━━ Source material
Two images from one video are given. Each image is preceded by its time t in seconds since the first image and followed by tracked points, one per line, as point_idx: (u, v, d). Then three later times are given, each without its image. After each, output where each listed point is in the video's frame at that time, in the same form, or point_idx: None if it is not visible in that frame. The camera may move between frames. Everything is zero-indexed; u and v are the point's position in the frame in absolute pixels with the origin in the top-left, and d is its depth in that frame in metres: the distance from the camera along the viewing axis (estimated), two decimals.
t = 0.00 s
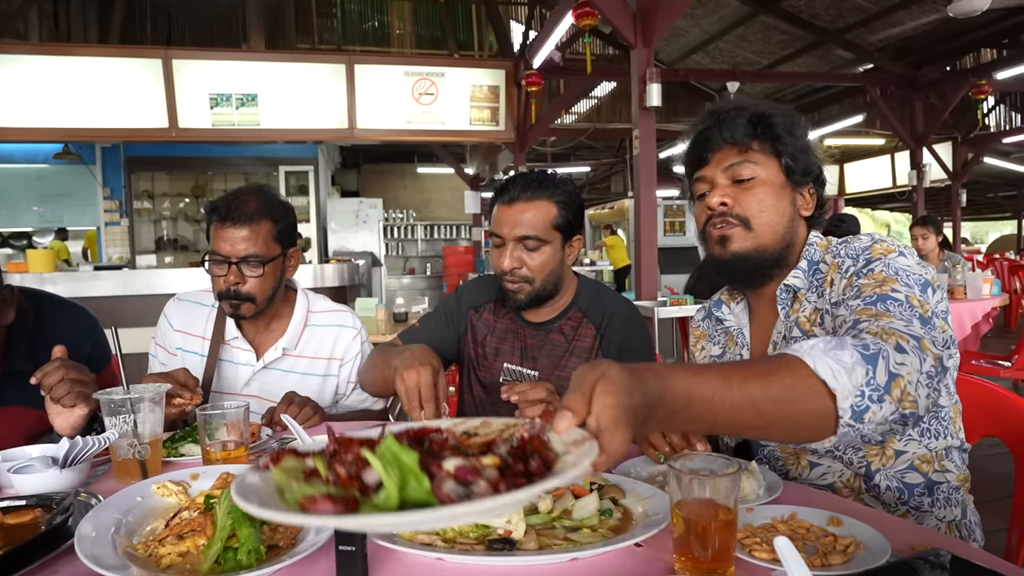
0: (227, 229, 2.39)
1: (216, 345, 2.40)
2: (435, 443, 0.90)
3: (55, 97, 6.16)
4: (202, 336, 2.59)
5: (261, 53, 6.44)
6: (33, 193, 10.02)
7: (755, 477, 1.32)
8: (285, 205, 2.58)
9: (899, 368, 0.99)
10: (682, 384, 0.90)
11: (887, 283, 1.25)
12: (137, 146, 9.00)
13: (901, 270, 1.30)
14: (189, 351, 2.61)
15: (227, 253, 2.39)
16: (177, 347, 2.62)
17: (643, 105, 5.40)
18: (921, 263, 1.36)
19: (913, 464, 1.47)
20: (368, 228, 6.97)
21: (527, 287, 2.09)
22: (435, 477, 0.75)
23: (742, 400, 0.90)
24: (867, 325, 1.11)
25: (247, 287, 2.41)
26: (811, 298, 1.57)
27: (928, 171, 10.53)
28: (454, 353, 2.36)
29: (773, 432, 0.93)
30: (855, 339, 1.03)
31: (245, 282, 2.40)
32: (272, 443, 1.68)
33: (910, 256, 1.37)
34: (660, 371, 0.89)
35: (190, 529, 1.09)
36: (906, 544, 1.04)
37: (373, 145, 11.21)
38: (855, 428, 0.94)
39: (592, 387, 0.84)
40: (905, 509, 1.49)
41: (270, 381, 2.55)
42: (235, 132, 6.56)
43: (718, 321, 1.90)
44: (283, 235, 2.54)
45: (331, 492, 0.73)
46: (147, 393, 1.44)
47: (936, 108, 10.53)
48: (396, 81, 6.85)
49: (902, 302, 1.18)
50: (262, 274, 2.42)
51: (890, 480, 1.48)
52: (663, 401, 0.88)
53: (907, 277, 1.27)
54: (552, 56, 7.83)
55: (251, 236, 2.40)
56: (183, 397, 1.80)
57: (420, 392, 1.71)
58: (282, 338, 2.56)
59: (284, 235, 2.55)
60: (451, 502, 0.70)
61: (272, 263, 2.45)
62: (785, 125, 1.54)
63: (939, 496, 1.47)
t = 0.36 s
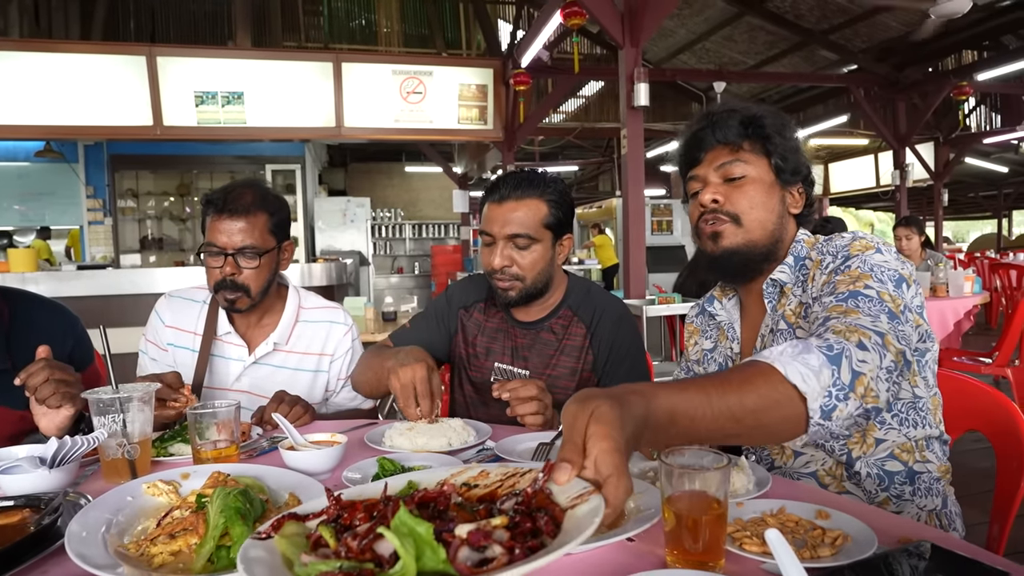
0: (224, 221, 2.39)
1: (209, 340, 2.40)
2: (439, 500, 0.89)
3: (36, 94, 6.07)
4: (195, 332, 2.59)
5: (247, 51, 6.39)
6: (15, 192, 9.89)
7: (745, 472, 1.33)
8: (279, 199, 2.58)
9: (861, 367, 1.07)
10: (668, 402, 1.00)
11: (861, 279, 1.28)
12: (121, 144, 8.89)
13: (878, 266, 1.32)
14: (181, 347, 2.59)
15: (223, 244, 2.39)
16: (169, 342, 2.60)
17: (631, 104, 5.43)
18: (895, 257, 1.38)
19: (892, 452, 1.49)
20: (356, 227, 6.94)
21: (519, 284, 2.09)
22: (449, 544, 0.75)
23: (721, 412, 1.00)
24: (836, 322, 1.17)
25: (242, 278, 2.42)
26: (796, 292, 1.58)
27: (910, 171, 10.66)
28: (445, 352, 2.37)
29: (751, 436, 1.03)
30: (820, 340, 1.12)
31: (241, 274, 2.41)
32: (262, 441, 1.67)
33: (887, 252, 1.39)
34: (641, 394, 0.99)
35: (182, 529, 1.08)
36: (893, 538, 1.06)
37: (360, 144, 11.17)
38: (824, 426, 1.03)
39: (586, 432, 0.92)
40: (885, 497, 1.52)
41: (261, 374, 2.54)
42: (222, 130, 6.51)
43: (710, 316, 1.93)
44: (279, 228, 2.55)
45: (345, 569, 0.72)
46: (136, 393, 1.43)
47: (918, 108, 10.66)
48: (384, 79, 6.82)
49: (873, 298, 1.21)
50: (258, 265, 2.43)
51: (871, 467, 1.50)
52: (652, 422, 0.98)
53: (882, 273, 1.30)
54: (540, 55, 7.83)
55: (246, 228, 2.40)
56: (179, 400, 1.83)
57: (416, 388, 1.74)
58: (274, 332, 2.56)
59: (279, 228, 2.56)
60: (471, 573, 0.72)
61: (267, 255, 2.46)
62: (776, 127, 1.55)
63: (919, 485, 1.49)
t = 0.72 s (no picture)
0: (225, 220, 2.40)
1: (209, 339, 2.41)
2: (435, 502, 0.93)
3: (31, 93, 6.05)
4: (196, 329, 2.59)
5: (244, 50, 6.38)
6: (10, 191, 9.85)
7: (739, 470, 1.34)
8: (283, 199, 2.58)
9: (848, 348, 1.05)
10: (666, 385, 0.96)
11: (851, 267, 1.28)
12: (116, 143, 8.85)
13: (867, 254, 1.32)
14: (182, 344, 2.60)
15: (224, 243, 2.41)
16: (170, 340, 2.61)
17: (627, 103, 5.44)
18: (883, 245, 1.39)
19: (886, 446, 1.51)
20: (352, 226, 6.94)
21: (516, 286, 2.11)
22: (433, 552, 0.74)
23: (719, 394, 0.97)
24: (823, 306, 1.16)
25: (242, 277, 2.42)
26: (790, 287, 1.59)
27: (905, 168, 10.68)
28: (441, 352, 2.38)
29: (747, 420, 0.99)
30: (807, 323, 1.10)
31: (240, 272, 2.41)
32: (261, 442, 1.69)
33: (877, 241, 1.40)
34: (636, 378, 0.95)
35: (182, 530, 1.09)
36: (885, 535, 1.07)
37: (357, 142, 11.15)
38: (816, 407, 1.02)
39: (575, 428, 0.89)
40: (879, 492, 1.52)
41: (259, 373, 2.54)
42: (218, 129, 6.50)
43: (708, 316, 1.94)
44: (279, 227, 2.55)
45: None
46: (135, 395, 1.44)
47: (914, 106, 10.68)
48: (381, 78, 6.82)
49: (861, 282, 1.22)
50: (257, 264, 2.43)
51: (865, 460, 1.52)
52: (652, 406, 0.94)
53: (872, 261, 1.30)
54: (537, 54, 7.84)
55: (247, 227, 2.41)
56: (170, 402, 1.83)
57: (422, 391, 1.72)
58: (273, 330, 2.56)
59: (280, 228, 2.56)
60: None
61: (267, 254, 2.47)
62: (766, 128, 1.56)
63: (914, 482, 1.50)
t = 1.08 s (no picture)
0: (207, 218, 2.43)
1: (205, 340, 2.41)
2: (446, 530, 0.84)
3: (24, 95, 6.04)
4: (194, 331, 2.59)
5: (238, 51, 6.36)
6: (4, 193, 9.83)
7: (731, 474, 1.35)
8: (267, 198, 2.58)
9: (898, 358, 0.96)
10: (701, 411, 0.85)
11: (868, 270, 1.24)
12: (109, 144, 8.82)
13: (881, 256, 1.30)
14: (180, 346, 2.60)
15: (204, 240, 2.43)
16: (168, 341, 2.60)
17: (622, 104, 5.44)
18: (899, 248, 1.35)
19: (883, 457, 1.51)
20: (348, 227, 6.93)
21: (509, 289, 2.11)
22: None
23: (759, 417, 0.86)
24: (857, 315, 1.08)
25: (218, 275, 2.43)
26: (792, 290, 1.59)
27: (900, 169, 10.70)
28: (434, 355, 2.38)
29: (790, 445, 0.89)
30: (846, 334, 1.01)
31: (218, 269, 2.42)
32: (255, 446, 1.69)
33: (887, 243, 1.38)
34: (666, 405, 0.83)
35: (174, 536, 1.09)
36: (874, 538, 1.08)
37: (352, 144, 11.14)
38: (867, 425, 0.91)
39: (591, 467, 0.75)
40: (875, 503, 1.52)
41: (254, 374, 2.54)
42: (212, 130, 6.49)
43: (707, 316, 1.94)
44: (263, 226, 2.55)
45: None
46: (130, 401, 1.44)
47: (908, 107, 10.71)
48: (376, 79, 6.81)
49: (885, 287, 1.17)
50: (236, 262, 2.44)
51: (862, 471, 1.52)
52: (681, 437, 0.82)
53: (888, 263, 1.27)
54: (532, 55, 7.84)
55: (228, 224, 2.43)
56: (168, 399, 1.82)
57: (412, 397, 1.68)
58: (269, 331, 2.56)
59: (264, 227, 2.56)
60: None
61: (246, 251, 2.46)
62: (756, 127, 1.55)
63: (910, 493, 1.51)
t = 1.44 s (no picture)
0: (213, 224, 2.43)
1: (204, 342, 2.42)
2: None
3: (22, 98, 6.03)
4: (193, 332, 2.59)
5: (236, 53, 6.35)
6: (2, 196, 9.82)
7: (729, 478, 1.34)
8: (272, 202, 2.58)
9: (914, 382, 0.94)
10: (708, 449, 0.81)
11: (879, 281, 1.23)
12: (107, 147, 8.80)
13: (890, 263, 1.28)
14: (179, 348, 2.59)
15: (212, 247, 2.43)
16: (168, 342, 2.60)
17: (620, 104, 5.44)
18: (909, 257, 1.33)
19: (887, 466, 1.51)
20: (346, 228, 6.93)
21: (517, 285, 2.11)
22: None
23: (771, 453, 0.82)
24: (873, 333, 1.06)
25: (230, 280, 2.44)
26: (795, 295, 1.59)
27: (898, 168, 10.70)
28: (431, 358, 2.38)
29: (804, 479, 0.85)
30: (862, 356, 0.99)
31: (228, 275, 2.43)
32: (252, 450, 1.69)
33: (896, 249, 1.36)
34: (672, 446, 0.79)
35: (170, 541, 1.08)
36: (873, 540, 1.08)
37: (350, 145, 11.14)
38: (884, 454, 0.89)
39: (588, 515, 0.71)
40: (877, 512, 1.52)
41: (254, 376, 2.54)
42: (210, 133, 6.47)
43: (707, 319, 1.94)
44: (269, 230, 2.56)
45: None
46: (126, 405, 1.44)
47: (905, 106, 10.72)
48: (374, 81, 6.81)
49: (898, 301, 1.15)
50: (244, 268, 2.44)
51: (865, 482, 1.52)
52: (687, 478, 0.78)
53: (898, 271, 1.25)
54: (530, 56, 7.85)
55: (236, 231, 2.43)
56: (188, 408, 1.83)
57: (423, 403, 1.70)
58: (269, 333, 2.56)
59: (270, 231, 2.56)
60: None
61: (254, 257, 2.47)
62: (749, 127, 1.54)
63: (912, 501, 1.50)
━━━━
Print the lines above from the one with "25: (247, 287, 2.41)" through the one with "40: (905, 509, 1.49)", both included, exactly as written and nothing more.

25: (247, 287, 2.41)
26: (811, 298, 1.57)
27: (928, 171, 10.53)
28: (454, 353, 2.36)
29: (773, 432, 0.93)
30: (855, 339, 1.03)
31: (245, 282, 2.40)
32: (272, 443, 1.68)
33: (910, 256, 1.37)
34: (660, 371, 0.89)
35: (190, 529, 1.09)
36: (906, 544, 1.04)
37: (373, 145, 11.21)
38: (855, 428, 0.94)
39: (592, 387, 0.84)
40: (905, 509, 1.49)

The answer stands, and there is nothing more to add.